The Prevent scheme to fight extremism has come under fire amid accusations it unfairly targets Muslims

Far-right ideology has overtaken Islamist extremism as the biggest cause of referrals to the UK Government's anti-radicalisation programme for the first time, figures show.

About 25 per cent of cases, or 1,229 reports, sent to Prevent raised the alarm on suspected far-right radicalisation in the year from April 2020 to March 2021, the Home Office said.

For the same period, the number of Islamist radicalisation referrals was 22 per cent of cases or 1,064 reports.

The Prevent scheme to fight extremism has come under fire in recent years amid accusations it unfairly targets Muslims.

In June, the parents of a Muslim boy, 11, began legal action after a teacher misheard him saying "arms" instead of "alms" and referred him to Prevent without their knowledge.

Prevent aims to protect people from becoming radicalised. Referrals are put to a Channel panel that decides if those people would benefit from more support and its programme.

The effects of coronavirus restrictions led to the first drop in referrals since records began in 2016. In total, 4,915 were made, 22 per cent lower than last year.

Referrals for people with mixed, unstable or unclear ideologies made up for more than half of the total with 2,522.

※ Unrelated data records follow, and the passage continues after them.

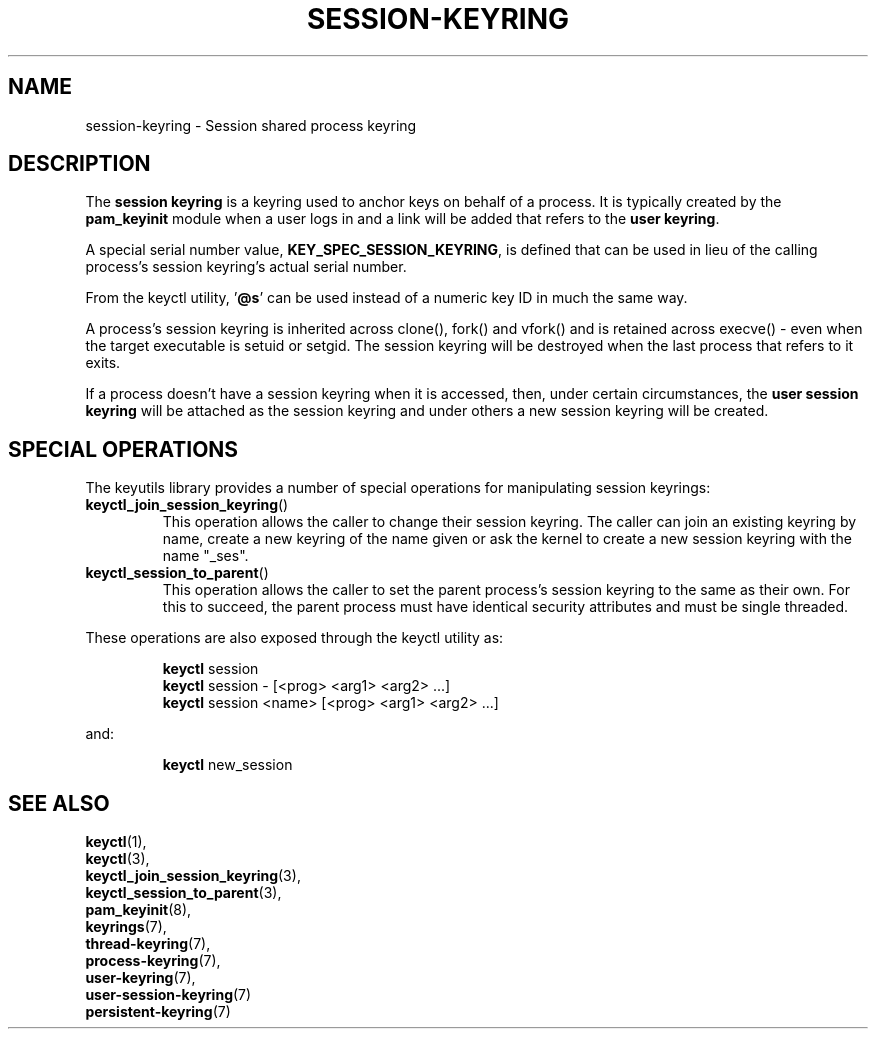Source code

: .\"
.\" Copyright (C) 2014 Red Hat, Inc. All Rights Reserved.
.\" Written by David Howells (dhowells@redhat.com)
.\"
.\" This program is free software; you can redistribute it and/or
.\" modify it under the terms of the GNU General Public Licence
.\" as published by the Free Software Foundation; either version
.\" 2 of the Licence, or (at your option) any later version.
.\"
.TH "SESSION-KEYRING" 7 "19 Feb 2014" Linux "Kernel key management"
.\"""""""""""""""""""""""""""""""""""""""""""""""""""""""""""""""""""""""""""""
.SH NAME
session-keyring \- Session shared process keyring
.SH DESCRIPTION
The
.B session keyring
is a keyring used to anchor keys on behalf of a process.  It is typically
created by the \fBpam_keyinit\fP module when a user logs in and a link will be
added that refers to the \fBuser keyring\fP.
.P
A special serial number value, \fBKEY_SPEC_SESSION_KEYRING\fP, is defined that
can be used in lieu of the calling process's session keyring's actual serial
number.
.P
From the keyctl utility, '\fB@s\fP' can be used instead of a numeric key ID in
much the same way.
.P
A process's session keyring is inherited across clone(), fork() and vfork() and
is retained across execve() - even when the target executable is setuid or
setgid.  The session keyring will be destroyed when the last process that
refers to it exits.
.P
If a process doesn't have a session keyring when it is accessed, then, under
certain circumstances, the \fBuser session keyring\fR will be attached as the
session keyring and under others a new session keyring will be created.
.SH SPECIAL OPERATIONS
The keyutils library provides a number of special operations for manipulating
session keyrings:
.IP \fBkeyctl_join_session_keyring\fP()
This operation allows the caller to change their session keyring.  The caller
can join an existing keyring by name, create a new keyring of the name given or
ask the kernel to create a new session keyring with the name "_ses".
.IP \fBkeyctl_session_to_parent\fP()
This operation allows the caller to set the parent process's session keyring to
the same as their own.  For this to succeed, the parent process must have
identical security attributes and must be single threaded.
.P
These operations are also exposed through the keyctl utility as:
.P
.RS
\fBkeyctl\fP session
.br
\fBkeyctl\fP session - [<prog> <arg1> <arg2> ...]
.br
\fBkeyctl\fP session <name> [<prog> <arg1> <arg2> ...]
.RE
.P
and:
.P
.RS
\fBkeyctl\fP new_session
.RE
.\"""""""""""""""""""""""""""""""""""""""""""""""""""""""""""""""""""""""""""""
.SH SEE ALSO
.BR keyctl (1),
.br
.BR keyctl (3),
.br
.BR keyctl_join_session_keyring (3),
.br
.BR keyctl_session_to_parent (3),
.br
.BR pam_keyinit (8),
.br
.BR keyrings (7),
.br
.BR thread-keyring (7),
.br
.BR process-keyring (7),
.br
.BR user-keyring (7),
.br
.BR user-session-keyring (7)
.br
.BR persistent-keyring (7)
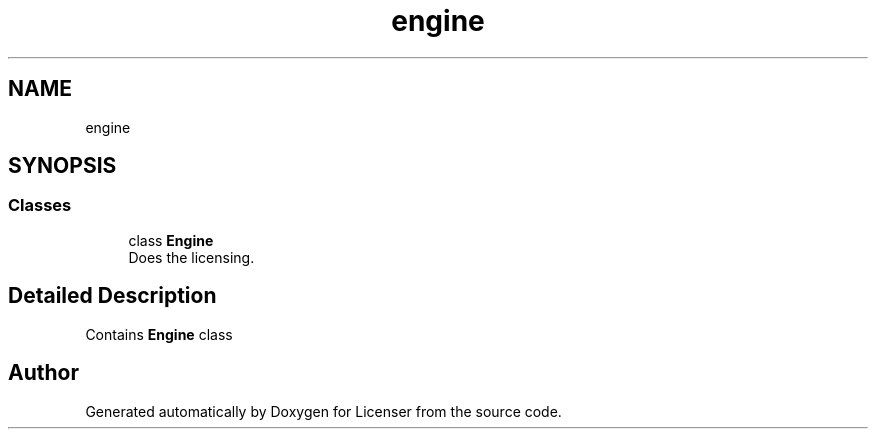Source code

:.TH "engine" 3 "Tue Jun 2 2020" "Version 1.0" "Licenser" \" -*- nroff -*-
.ad l
.nh
.SH NAME
engine
.SH SYNOPSIS
.br
.PP
.SS "Classes"

.in +1c
.ti -1c
.RI "class \fBEngine\fP"
.br
.RI "Does the licensing\&. "
.in -1c
.SH "Detailed Description"
.PP 
Contains \fBEngine\fP class 
.SH "Author"
.PP 
Generated automatically by Doxygen for Licenser from the source code\&.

Of the total, 1,770 (36 per cent) of referrals to the Prevent programme were made by police, 1,221 by people in education and 325 by the prison and probation service.

The vast majority, 88 per cent, were made in relation to men and the most common age was between 15 and 20.

Concerns over extreme right-wing radicalisation among teenagers have grown in recent years.

In September, MI5 director general Ken McCallum said the presence of teenagers is a "rising trend in MI5's counter-terrorist casework" and is becoming more so in extreme right-wing investigations.

A study published this year also suggested extremist views are widespread in classrooms across the country.

The report from the University College London Institute of Education found that most teachers spoken to by the researchers said they had heard pupils express far-right extremist views in their classroom, as well as "extremist views about women" or Islamophobia.

Almost all of the teachers surveyed had encountered "hateful extremism" in the form of racist views in the classroom, the report said.

"Prevent remains a vital tool for early intervention and safeguarding," a Home Office spokesman said.

"We will not allow extremists or terrorists to spread hate or sow diversion, and Prevent remains an important tool to help divert people away from harm."

From 2012 to March 2020, almost 3,000 people were taken on by Prevent's voluntary and confidential Channel programme.

As part of Prevent, there is tailored support for a person considered vulnerable to being drawn into terrorism.

In the year ended March 31, 2020, there were 6,287 referrals to Prevent.